Read the given passage and answer the questions that follow.
During the day, while Ibbotson dealt with some office work that had been sent out to him, I took a rifle and went off to see if I could get a shot at the leopard. Tracking on the hard and pine-needle covered ground was not possible, so I made for the shoulder of the hill beyond which the villagers had told us there was heavy jungle. Here I found the ground very difficult to negotiate, for, in addition to dense scrub jungle through which it was not possible to penetrate, there was a series of rock cliffs on which it was impossible for a human being to find foothold. In this area there was a surprisingly large head of game, and on the paths that intersected it I found the tracks of kakar, ghooral, pig and a solitary sarao. Of the leopard - except for a few old scratch-marks - I found no trace.
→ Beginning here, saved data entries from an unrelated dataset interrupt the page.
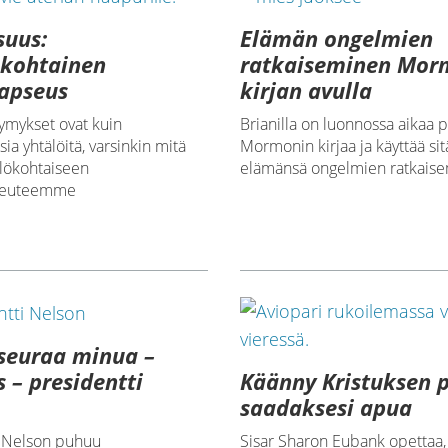
suus:
Elämän ongelmien
ökohtainen
ratkaiseminen Mor
apseus
kirjan avulla
ymykset ovat kuin
Brianilla on luonnossa aikaa 
ia yhtälöitä, varsinkin mitä
Mormonin kirjaa ja käyttää si
ilökohtaiseen
elämänsä ongelmien ratkaise
seuteemme
 seuraa minua –
Käänny Kristuksen 
s – presidentti
saadaksesi apua
Sisar Sharon Eubank opettaa,
i Nelson puhuu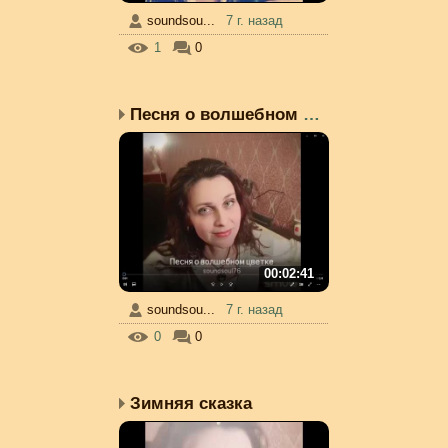
soundsou...
7 г. назад
1
0
Песня о волшебном цветке
00:02:41
soundsou...
7 г. назад
0
0
Зимняя сказка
The gin-trap that had been sent off from Rudraprayag the previous day arrived while we were having lunch, and in the early evening we took it down to the glade and, after setting it, poisoned the kill with cyanide. I had no experience of poisons, nor had Ibbotson, but in a conversation with a doctor friend before leaving Nainital I had mentioned that the Government wanted me to try every means to kill the man-eater, and that there was little use in my trying poison, as the records showed that the leopard throve on it. I told him what poison had hitherto been tried, and he then recommended my using cyanide, which was the best poison for the cat family. I had passed this information on to Ibbotson, and a few days previously a supply had arrived, with capsules with which to use it. We inserted a few of these capsules in the kills at the places where the leopard had eaten.